Beni görünce irkilerek bana baktı 'oww anne ağladınmı sen!'
Her zaman neşeyle kısılan gözleri şuan şişmiş ve altları morarmıştı.
Ne olmuştu böyle ve babam neredeydi?.

Anneme neler olduğunu sormak için tam ağzımı açmışken kapıdan gelen sesle başımı o yöne çevirdim.

Kapıdan içeri giren koyu kahve rengi, bronz tenli bir kadın girdi.
Kadının merakla ortalıkta gezinen gözleri annemle benim oturduğum tarafa doğru kaydı.
Annemin kaşları hiddetle çatılırken ayağa kalktkalktı.
Bende peşinden giderek annemin arkasında kadına bakıyordum.

Kadın bir kaç adım atarak bize yaklaştı.
Kapının arkasından birbirlerine benzeyen ama aralarında boy farkı olan iki kız girdi.
Anneme yaklaşıp kulağına

"bunlar kim ?"  Diye sordum.
"kumam ve üvey kızlarım"
gözlerim şaşkınlıkla açıldı. Babam annemin üstüne evlenmişmiydi?
kadına ve arkasındaki kızlara baktım ikizlermiydi Tanrım .
gözleri bizi bulduğunda yanımıza doğru gelmeye başladı. pişkin bir gülümsemeyle
"Sellam tatlım" dedi.

Bize uzattığı eline baktım.
Kaşlarımı çatarak yüzüne baktım, bu kadın babamla parası içinmi evlendi, hızla kadının üstüne yürüdüm "sen kimsinde burda dikilmiş bana el uzatıyorsun" kadın şaşkınlıkla yüzüme baktı, kızları çoktan annelerinin yanına gelmişti.

kadına iğrentiyle bakıp "kendin yetmezmiş gibi kızlarınıda getirmişsin" arkadan babamın ayak sesleri geldi.
kadın yüzünde yalandan bir hüzünle babama döndü.
Babam bir onu tehdit eder gibi kalkan parmağıma bide bu fahişeye bakıyordu.
kaşları aniden çatıldı.
Azımı tam açacakken
"Bella odana" sesi sitem doluydu.
bu kadın içinmi bana kızıyordu.
"bab-" sözümü keserek
"Anastasya kızını odana çıkart".

Tanrım! Baba sana neler oluyor ?

Grurumu en dibe kadar zedelendiğini hissedebiliyordum.
Sinir reflexleriyle annemide kolundan bir hışım tutup bell'le kaldığımız odaya doğru çıktık.
Hışımla girdiğim odada ayakta bizi bekliyen şaşkın gözlerle bize bakan Bell'e doğru adım atıp kapıyı hışımla kapattım.

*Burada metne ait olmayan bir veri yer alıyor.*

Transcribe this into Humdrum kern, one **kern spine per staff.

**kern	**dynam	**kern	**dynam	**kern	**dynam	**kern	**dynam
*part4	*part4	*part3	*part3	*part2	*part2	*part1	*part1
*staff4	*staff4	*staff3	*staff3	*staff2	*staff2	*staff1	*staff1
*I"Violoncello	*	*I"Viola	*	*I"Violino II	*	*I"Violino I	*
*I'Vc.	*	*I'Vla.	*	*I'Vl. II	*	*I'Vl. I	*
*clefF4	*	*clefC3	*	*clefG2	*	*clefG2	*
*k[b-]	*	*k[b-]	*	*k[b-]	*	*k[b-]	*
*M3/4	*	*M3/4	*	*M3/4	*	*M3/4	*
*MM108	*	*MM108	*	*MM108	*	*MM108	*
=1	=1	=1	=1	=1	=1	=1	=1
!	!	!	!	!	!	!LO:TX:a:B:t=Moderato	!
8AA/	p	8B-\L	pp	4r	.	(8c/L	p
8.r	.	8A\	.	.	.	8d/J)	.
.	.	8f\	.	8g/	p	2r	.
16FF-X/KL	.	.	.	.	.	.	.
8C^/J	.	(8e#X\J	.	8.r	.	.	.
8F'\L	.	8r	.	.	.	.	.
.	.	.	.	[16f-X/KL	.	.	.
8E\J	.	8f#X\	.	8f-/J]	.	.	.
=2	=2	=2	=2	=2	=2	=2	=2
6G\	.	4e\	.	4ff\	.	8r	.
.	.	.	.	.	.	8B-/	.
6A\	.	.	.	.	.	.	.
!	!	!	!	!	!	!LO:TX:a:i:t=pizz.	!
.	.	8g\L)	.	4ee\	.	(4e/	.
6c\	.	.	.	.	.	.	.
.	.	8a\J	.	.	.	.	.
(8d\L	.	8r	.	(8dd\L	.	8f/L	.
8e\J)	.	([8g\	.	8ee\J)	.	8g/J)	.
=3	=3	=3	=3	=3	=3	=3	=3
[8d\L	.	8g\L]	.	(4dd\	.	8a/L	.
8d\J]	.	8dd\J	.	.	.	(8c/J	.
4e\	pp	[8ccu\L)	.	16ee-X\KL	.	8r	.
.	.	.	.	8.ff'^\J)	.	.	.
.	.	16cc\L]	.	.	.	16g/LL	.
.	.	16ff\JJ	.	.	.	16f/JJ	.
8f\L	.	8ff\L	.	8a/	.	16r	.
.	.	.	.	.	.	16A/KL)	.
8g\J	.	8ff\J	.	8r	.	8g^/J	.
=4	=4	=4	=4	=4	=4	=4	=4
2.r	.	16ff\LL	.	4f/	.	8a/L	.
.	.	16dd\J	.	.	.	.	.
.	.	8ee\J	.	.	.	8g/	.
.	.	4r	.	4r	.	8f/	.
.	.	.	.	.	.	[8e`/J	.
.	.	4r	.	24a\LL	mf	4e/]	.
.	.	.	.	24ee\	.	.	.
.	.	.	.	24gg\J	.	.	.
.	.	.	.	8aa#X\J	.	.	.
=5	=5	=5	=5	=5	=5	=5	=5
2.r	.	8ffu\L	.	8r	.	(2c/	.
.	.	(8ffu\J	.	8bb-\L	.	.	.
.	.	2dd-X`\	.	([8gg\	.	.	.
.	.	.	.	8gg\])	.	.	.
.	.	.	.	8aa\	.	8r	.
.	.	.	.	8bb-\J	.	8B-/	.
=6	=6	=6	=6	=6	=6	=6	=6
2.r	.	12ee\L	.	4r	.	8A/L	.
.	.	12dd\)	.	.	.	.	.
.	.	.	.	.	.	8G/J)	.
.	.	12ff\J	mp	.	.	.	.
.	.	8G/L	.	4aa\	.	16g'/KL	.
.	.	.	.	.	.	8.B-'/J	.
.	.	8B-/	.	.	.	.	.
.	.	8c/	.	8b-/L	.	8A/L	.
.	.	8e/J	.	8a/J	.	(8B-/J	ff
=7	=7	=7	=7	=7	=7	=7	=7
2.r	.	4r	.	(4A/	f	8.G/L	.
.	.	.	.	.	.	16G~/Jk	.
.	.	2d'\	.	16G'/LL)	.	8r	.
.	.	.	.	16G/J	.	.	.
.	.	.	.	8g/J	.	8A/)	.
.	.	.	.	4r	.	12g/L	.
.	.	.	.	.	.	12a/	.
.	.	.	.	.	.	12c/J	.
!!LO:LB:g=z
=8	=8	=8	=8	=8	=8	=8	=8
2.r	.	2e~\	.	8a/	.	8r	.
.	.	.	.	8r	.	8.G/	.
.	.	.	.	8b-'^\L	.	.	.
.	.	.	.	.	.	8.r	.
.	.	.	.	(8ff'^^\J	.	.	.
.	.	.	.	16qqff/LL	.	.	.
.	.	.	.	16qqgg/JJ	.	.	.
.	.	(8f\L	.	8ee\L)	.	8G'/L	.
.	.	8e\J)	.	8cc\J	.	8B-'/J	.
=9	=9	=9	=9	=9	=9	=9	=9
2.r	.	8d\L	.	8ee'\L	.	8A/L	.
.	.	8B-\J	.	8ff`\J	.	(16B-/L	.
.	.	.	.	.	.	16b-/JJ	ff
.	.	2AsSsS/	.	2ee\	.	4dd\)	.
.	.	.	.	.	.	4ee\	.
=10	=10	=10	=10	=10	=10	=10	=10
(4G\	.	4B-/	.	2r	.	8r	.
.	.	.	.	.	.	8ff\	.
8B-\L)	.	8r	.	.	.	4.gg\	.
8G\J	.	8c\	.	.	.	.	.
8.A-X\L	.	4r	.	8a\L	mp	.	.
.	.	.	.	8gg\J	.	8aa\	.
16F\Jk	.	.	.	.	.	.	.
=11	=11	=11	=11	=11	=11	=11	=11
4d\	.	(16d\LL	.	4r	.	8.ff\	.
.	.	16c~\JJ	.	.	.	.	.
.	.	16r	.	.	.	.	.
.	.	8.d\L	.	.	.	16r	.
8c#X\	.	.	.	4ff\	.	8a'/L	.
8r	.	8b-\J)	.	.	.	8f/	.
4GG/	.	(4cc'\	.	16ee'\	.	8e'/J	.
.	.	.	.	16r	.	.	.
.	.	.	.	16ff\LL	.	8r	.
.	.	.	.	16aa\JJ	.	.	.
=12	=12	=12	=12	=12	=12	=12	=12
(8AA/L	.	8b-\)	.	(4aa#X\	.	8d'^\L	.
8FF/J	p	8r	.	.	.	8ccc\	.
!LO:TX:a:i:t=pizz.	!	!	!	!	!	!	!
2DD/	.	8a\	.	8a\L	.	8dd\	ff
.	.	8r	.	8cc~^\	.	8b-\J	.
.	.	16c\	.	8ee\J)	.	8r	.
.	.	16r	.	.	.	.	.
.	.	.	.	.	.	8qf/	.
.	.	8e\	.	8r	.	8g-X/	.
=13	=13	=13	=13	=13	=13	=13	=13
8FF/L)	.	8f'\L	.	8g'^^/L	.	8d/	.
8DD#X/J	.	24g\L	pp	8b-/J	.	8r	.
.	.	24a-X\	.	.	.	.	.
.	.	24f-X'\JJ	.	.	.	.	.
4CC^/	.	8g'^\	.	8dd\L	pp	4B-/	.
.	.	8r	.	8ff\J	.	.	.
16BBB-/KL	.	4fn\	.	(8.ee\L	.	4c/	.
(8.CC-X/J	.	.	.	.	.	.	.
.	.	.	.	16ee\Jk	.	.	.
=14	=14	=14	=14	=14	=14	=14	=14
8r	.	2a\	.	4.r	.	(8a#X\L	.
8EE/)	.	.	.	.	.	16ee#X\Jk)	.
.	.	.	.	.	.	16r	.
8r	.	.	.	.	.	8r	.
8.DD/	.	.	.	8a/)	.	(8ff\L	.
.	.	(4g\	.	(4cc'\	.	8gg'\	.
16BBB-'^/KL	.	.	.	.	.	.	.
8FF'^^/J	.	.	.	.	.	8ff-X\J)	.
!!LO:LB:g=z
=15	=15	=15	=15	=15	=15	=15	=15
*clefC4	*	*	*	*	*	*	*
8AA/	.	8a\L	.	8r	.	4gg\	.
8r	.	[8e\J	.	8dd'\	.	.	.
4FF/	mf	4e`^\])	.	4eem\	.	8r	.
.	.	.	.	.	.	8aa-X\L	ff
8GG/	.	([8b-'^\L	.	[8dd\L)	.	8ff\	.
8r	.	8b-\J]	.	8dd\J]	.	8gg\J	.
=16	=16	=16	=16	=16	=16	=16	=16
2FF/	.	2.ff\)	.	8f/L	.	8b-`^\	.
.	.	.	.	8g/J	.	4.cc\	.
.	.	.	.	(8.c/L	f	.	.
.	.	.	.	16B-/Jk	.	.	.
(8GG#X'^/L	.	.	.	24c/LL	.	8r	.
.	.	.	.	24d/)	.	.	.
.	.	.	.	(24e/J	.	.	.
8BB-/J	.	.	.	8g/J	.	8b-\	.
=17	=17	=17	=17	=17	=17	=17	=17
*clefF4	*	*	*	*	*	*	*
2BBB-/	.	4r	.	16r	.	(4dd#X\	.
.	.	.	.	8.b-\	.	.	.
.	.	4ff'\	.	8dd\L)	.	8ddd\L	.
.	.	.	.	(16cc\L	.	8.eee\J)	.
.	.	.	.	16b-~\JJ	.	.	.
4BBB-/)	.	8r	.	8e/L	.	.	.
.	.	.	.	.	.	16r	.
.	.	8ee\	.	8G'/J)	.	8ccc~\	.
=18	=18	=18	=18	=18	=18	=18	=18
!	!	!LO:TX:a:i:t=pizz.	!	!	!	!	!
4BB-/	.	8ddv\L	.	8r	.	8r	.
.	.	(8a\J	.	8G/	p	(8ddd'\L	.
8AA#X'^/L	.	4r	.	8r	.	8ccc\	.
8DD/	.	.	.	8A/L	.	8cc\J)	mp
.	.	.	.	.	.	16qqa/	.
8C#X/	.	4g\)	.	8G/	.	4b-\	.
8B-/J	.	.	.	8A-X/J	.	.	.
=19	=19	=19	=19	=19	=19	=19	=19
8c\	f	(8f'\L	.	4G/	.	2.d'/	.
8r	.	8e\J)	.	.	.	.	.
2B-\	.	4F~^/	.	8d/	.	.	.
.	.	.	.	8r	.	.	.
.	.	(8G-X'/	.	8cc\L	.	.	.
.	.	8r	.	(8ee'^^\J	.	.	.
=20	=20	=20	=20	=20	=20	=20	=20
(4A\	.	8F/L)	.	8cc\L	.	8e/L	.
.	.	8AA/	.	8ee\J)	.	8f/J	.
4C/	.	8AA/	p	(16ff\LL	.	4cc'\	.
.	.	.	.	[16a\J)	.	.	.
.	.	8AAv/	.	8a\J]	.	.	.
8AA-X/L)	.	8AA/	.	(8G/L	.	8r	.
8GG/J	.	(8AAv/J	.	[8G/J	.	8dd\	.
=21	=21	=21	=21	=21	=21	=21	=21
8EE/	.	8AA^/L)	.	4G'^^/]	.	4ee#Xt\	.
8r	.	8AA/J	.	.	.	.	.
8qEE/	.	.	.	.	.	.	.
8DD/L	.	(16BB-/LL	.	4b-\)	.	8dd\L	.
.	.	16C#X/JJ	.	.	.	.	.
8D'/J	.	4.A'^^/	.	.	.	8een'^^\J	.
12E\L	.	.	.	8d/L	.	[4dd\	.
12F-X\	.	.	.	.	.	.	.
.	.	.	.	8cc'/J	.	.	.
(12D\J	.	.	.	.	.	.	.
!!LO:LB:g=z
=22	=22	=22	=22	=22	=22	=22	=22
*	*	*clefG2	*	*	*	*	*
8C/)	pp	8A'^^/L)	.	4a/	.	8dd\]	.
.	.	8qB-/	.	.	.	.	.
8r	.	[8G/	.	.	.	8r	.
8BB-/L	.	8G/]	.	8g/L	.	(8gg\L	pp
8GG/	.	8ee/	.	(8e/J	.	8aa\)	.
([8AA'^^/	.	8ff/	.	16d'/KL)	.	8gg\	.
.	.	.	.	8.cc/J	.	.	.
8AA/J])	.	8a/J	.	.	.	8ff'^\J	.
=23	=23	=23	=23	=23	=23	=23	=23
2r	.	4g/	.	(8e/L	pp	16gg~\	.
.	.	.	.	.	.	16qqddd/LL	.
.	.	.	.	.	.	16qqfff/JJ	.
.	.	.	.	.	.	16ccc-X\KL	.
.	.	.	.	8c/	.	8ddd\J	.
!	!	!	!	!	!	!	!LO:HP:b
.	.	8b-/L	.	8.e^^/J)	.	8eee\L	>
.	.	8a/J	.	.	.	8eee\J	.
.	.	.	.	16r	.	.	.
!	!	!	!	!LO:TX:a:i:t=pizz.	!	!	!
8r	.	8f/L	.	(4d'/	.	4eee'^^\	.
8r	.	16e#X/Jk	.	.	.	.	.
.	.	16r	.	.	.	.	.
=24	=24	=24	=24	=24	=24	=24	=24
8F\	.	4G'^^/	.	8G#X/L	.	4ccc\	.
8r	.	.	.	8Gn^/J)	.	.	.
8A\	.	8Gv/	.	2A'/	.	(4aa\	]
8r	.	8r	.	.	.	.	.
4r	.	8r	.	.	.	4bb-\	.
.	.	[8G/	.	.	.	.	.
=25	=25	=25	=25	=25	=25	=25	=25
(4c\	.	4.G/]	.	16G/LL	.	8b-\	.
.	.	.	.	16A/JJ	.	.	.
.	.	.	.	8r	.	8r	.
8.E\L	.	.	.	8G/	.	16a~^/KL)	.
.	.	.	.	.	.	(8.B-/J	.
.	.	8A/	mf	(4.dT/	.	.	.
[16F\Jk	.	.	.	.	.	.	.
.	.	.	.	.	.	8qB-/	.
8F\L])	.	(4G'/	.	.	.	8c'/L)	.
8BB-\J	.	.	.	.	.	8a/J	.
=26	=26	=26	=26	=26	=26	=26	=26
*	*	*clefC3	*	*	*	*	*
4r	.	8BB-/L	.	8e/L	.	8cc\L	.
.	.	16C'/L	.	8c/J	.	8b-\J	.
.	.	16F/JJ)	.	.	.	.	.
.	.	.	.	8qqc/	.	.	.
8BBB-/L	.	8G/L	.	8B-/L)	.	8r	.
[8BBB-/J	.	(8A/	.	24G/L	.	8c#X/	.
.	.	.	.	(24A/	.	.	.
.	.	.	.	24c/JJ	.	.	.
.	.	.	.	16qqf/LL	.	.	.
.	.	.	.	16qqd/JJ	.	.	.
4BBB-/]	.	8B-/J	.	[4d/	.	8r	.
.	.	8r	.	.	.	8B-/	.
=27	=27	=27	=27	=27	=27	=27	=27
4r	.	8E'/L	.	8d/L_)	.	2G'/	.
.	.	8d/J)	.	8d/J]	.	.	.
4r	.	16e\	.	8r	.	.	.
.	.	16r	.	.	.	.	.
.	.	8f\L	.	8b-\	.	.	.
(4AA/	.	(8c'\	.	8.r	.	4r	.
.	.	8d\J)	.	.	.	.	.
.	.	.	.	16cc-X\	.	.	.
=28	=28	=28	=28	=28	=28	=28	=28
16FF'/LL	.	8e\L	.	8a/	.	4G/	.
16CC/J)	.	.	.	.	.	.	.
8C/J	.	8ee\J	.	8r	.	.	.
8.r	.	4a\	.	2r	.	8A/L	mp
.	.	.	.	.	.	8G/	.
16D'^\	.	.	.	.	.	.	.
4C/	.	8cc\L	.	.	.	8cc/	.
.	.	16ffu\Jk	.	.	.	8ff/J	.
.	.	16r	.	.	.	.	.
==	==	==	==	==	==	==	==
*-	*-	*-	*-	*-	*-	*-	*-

Çarpma sesi o kadar yüksektiki içim titremişti.
Bu odadan ne güzel inmiştim ve şimdi neler oluyordu.
Bella bize bakan sorulu gözlerle bir cevap bekliyordu.
Oww ne demeliydim.
Tam azımı açıcakken
Yerde yankılanan tok sesle başımı o yöne çevirdim.